# What you will do:
A stretch of the entries below is to be set down exactly, running from the line with "外科说，小胡子能被选上，很大" through the line with "白子仪叹了一口气。他虽然是学", both included, and no other line.

(Dataset entries)
☆ ☆ ☆ ☆

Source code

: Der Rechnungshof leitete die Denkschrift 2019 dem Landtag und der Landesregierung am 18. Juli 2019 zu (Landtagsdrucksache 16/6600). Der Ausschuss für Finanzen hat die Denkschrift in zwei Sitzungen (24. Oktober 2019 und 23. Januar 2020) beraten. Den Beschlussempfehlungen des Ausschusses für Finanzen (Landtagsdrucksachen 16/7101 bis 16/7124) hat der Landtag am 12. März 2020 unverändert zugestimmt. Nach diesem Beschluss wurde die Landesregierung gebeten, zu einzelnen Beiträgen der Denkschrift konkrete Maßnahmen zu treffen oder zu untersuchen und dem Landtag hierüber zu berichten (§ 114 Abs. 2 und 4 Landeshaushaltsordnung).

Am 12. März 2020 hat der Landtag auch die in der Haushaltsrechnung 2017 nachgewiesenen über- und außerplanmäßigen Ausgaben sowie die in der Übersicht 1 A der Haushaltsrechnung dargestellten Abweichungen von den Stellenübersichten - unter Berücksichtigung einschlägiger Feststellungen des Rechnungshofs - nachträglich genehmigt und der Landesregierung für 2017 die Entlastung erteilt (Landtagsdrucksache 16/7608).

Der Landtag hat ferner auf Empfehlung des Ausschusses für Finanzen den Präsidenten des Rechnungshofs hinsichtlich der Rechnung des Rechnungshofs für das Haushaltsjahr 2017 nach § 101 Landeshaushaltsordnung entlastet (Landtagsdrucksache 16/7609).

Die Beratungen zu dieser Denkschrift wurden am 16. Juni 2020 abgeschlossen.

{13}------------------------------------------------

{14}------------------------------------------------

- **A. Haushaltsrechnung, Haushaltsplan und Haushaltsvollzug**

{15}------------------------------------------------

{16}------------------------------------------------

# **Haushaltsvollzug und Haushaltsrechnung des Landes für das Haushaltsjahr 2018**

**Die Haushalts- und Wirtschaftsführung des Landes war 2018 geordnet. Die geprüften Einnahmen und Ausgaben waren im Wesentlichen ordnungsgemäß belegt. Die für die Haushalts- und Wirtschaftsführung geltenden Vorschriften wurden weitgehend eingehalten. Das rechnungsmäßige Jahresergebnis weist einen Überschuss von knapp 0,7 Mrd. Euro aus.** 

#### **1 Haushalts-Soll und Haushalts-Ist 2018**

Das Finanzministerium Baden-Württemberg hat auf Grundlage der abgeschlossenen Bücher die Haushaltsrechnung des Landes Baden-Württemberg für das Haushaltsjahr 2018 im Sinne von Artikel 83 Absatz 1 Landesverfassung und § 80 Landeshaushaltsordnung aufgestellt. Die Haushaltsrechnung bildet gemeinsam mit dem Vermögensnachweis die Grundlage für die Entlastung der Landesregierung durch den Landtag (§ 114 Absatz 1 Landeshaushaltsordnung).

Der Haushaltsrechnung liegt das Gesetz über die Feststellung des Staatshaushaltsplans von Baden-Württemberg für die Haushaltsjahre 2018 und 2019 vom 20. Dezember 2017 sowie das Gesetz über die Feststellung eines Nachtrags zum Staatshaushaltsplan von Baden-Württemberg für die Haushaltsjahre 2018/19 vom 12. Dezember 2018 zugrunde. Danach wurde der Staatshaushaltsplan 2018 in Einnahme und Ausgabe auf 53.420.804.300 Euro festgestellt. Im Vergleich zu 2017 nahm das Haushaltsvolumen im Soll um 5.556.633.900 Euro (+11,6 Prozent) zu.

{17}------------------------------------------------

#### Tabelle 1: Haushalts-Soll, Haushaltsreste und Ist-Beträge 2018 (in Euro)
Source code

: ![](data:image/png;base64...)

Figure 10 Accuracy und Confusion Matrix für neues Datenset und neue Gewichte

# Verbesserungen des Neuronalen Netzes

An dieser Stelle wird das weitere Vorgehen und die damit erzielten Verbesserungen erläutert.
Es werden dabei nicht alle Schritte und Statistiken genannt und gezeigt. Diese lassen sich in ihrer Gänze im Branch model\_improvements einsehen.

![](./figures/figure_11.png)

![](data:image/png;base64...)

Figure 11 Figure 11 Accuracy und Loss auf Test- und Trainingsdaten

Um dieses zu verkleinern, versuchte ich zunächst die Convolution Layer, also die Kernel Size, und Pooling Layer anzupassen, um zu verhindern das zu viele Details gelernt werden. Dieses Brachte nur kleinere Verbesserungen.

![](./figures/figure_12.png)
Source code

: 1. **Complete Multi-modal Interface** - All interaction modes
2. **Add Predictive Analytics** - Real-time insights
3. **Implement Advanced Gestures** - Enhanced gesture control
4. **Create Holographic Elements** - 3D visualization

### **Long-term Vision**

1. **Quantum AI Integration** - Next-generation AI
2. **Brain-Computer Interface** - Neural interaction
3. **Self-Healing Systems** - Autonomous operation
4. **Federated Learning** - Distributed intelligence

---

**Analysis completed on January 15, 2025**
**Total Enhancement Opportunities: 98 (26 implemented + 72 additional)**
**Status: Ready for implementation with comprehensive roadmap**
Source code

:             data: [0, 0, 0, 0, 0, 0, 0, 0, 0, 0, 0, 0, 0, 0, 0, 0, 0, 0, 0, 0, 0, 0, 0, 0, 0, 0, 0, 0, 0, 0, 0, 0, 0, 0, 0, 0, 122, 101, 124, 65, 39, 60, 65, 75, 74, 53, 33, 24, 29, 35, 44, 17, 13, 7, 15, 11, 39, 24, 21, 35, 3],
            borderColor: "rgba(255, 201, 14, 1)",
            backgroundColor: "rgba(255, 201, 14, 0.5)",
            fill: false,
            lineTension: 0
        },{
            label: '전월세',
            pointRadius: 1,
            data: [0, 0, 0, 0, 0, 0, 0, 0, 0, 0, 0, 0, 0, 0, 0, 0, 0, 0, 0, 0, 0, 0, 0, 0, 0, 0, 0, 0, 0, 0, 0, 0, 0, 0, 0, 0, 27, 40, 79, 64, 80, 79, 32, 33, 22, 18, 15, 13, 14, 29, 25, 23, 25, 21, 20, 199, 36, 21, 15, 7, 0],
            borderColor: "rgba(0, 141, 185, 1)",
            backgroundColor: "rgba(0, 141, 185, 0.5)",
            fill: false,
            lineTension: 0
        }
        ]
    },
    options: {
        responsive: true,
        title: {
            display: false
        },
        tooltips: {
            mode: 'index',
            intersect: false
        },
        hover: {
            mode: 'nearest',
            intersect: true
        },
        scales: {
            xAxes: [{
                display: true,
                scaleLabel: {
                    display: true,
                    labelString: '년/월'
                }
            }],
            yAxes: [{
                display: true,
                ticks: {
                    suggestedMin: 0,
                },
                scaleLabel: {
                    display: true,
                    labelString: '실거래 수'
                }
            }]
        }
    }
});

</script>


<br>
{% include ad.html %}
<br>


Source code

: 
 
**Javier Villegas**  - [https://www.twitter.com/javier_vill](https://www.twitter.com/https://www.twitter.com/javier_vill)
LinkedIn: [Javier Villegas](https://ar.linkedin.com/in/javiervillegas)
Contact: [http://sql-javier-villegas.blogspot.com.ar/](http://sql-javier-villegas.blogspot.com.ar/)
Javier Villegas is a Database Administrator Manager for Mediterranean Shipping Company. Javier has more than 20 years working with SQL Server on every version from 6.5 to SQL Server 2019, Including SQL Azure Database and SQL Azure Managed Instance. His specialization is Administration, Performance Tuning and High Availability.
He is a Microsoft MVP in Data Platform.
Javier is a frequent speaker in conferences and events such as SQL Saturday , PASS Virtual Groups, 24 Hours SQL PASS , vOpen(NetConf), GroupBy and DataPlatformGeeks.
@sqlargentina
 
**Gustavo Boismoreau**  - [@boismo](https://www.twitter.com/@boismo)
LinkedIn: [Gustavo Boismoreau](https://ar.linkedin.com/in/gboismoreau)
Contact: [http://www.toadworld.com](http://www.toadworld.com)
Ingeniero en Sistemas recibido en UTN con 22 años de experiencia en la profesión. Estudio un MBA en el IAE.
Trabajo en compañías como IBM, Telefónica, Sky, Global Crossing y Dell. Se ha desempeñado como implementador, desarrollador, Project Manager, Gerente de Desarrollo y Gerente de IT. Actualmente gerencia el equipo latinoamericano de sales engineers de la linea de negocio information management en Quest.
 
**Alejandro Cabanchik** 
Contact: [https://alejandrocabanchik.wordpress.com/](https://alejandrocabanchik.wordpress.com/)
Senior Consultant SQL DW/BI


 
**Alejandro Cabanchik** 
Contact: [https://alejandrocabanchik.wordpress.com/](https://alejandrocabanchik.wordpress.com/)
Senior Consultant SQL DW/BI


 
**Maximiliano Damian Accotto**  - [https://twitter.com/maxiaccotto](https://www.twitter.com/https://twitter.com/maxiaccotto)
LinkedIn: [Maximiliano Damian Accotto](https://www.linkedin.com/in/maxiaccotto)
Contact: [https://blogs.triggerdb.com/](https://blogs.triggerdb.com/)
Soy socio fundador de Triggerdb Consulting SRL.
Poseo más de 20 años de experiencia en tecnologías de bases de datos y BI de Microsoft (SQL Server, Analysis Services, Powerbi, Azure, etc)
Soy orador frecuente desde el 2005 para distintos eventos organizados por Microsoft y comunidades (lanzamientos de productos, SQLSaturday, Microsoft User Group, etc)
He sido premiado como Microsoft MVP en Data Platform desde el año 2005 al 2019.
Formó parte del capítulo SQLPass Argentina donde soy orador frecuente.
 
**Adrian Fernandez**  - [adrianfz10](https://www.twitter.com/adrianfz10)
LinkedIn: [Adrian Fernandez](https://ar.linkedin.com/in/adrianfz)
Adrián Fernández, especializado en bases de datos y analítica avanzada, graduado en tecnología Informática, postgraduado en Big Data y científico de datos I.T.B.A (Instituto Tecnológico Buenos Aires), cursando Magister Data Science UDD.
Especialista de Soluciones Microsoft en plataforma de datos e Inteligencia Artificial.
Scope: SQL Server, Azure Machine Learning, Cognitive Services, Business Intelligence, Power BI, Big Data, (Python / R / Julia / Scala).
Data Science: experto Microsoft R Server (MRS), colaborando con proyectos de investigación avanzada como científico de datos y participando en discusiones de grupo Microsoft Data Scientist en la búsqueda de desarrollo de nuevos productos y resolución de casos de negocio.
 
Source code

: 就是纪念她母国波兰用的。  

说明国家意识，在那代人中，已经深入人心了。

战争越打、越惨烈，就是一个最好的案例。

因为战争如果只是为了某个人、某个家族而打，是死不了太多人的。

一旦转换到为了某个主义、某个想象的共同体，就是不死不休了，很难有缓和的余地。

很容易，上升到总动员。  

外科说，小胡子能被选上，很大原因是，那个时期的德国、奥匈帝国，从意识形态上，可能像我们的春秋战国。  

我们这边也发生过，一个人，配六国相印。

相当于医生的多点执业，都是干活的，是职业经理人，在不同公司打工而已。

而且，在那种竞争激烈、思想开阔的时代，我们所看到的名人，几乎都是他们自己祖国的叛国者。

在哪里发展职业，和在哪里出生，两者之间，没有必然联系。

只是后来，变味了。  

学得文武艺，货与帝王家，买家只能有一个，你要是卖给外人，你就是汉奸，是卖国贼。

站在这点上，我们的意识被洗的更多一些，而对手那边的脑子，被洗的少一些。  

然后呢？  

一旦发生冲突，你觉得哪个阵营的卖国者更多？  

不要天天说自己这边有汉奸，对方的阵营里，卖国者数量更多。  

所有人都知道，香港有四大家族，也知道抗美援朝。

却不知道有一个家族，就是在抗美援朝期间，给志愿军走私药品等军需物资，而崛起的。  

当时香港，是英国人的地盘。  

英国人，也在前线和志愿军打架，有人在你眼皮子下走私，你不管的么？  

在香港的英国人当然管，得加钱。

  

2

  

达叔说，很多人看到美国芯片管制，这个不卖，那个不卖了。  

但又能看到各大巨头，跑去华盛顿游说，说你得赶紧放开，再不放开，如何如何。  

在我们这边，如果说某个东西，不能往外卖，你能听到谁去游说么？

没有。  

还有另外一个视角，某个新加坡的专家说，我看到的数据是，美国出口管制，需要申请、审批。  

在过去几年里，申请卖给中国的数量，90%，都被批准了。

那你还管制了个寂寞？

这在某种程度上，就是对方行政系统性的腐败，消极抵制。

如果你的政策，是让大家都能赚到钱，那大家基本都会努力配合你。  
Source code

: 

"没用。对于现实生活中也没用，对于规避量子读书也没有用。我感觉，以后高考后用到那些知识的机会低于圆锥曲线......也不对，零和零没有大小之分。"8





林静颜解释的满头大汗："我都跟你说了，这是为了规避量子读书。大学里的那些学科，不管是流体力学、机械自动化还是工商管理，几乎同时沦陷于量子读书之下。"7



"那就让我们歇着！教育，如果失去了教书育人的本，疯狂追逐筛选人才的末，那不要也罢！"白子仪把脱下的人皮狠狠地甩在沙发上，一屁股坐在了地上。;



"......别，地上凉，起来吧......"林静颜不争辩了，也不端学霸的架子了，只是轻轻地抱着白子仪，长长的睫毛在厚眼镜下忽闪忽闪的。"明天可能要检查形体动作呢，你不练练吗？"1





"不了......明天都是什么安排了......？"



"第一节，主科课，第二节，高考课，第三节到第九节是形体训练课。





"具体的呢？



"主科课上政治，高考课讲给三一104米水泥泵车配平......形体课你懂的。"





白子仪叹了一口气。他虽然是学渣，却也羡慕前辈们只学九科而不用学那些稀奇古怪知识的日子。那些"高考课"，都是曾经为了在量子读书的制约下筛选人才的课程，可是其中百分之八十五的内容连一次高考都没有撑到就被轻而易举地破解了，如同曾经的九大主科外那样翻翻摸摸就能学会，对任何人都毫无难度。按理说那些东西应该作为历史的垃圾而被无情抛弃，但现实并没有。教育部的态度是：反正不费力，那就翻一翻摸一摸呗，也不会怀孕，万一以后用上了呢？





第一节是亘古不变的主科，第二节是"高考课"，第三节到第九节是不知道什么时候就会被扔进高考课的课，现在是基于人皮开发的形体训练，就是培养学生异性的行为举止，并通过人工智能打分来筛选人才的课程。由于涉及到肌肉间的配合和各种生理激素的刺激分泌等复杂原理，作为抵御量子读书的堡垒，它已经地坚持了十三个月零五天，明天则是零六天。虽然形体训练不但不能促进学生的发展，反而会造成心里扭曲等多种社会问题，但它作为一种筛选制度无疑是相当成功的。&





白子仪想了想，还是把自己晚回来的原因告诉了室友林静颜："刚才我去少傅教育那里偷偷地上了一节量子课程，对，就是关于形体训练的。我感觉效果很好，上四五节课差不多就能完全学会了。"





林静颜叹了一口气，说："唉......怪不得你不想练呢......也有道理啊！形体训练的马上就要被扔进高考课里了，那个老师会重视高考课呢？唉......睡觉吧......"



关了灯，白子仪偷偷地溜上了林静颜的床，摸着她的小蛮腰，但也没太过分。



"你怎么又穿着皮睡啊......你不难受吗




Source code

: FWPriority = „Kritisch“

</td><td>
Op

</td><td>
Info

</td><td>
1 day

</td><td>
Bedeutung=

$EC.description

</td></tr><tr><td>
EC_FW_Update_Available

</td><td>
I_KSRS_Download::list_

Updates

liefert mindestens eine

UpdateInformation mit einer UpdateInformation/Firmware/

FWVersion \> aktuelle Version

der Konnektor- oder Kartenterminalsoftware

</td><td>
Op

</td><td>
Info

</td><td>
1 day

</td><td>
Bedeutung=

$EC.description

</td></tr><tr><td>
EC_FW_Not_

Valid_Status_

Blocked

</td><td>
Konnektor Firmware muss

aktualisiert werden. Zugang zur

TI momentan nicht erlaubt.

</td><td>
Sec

☆ ☆ ☆ ☆

# Response to the exercise:
外科说，小胡子能被选上，很大原因是，那个时期的德国、奥匈帝国，从意识形态上，可能像我们的春秋战国。  

我们这边也发生过，一个人，配六国相印。

相当于医生的多点执业，都是干活的，是职业经理人，在不同公司打工而已。

而且，在那种竞争激烈、思想开阔的时代，我们所看到的名人，几乎都是他们自己祖国的叛国者。

在哪里发展职业，和在哪里出生，两者之间，没有必然联系。

只是后来，变味了。  

学得文武艺，货与帝王家，买家只能有一个，你要是卖给外人，你就是汉奸，是卖国贼。

站在这点上，我们的意识被洗的更多一些，而对手那边的脑子，被洗的少一些。  

然后呢？  

一旦发生冲突，你觉得哪个阵营的卖国者更多？  

不要天天说自己这边有汉奸，对方的阵营里，卖国者数量更多。  

所有人都知道，香港有四大家族，也知道抗美援朝。

却不知道有一个家族，就是在抗美援朝期间，给志愿军走私药品等军需物资，而崛起的。  

当时香港，是英国人的地盘。  

英国人，也在前线和志愿军打架，有人在你眼皮子下走私，你不管的么？  

在香港的英国人当然管，得加钱。

  

2

  

达叔说，很多人看到美国芯片管制，这个不卖，那个不卖了。  

但又能看到各大巨头，跑去华盛顿游说，说你得赶紧放开，再不放开，如何如何。  

在我们这边，如果说某个东西，不能往外卖，你能听到谁去游说么？

没有。  

还有另外一个视角，某个新加坡的专家说，我看到的数据是，美国出口管制，需要申请、审批。  

在过去几年里，申请卖给中国的数量，90%，都被批准了。

那你还管制了个寂寞？

这在某种程度上，就是对方行政系统性的腐败，消极抵制。

如果你的政策，是让大家都能赚到钱，那大家基本都会努力配合你。  
Source code

: 

"没用。对于现实生活中也没用，对于规避量子读书也没有用。我感觉，以后高考后用到那些知识的机会低于圆锥曲线......也不对，零和零没有大小之分。"8





林静颜解释的满头大汗："我都跟你说了，这是为了规避量子读书。大学里的那些学科，不管是流体力学、机械自动化还是工商管理，几乎同时沦陷于量子读书之下。"7



"那就让我们歇着！教育，如果失去了教书育人的本，疯狂追逐筛选人才的末，那不要也罢！"白子仪把脱下的人皮狠狠地甩在沙发上，一屁股坐在了地上。;



"......别，地上凉，起来吧......"林静颜不争辩了，也不端学霸的架子了，只是轻轻地抱着白子仪，长长的睫毛在厚眼镜下忽闪忽闪的。"明天可能要检查形体动作呢，你不练练吗？"1





"不了......明天都是什么安排了......？"



"第一节，主科课，第二节，高考课，第三节到第九节是形体训练课。





"具体的呢？



"主科课上政治，高考课讲给三一104米水泥泵车配平......形体课你懂的。"





白子仪叹了一口气。他虽然是学渣，却也羡慕前辈们只学九科而不用学那些稀奇古怪知识的日子。那些"高考课"，都是曾经为了在量子读书的制约下筛选人才的课程，可是其中百分之八十五的内容连一次高考都没有撑到就被轻而易举地破解了，如同曾经的九大主科外那样翻翻摸摸就能学会，对任何人都毫无难度。按理说那些东西应该作为历史的垃圾而被无情抛弃，但现实并没有。教育部的态度是：反正不费力，那就翻一翻摸一摸呗，也不会怀孕，万一以后用上了呢？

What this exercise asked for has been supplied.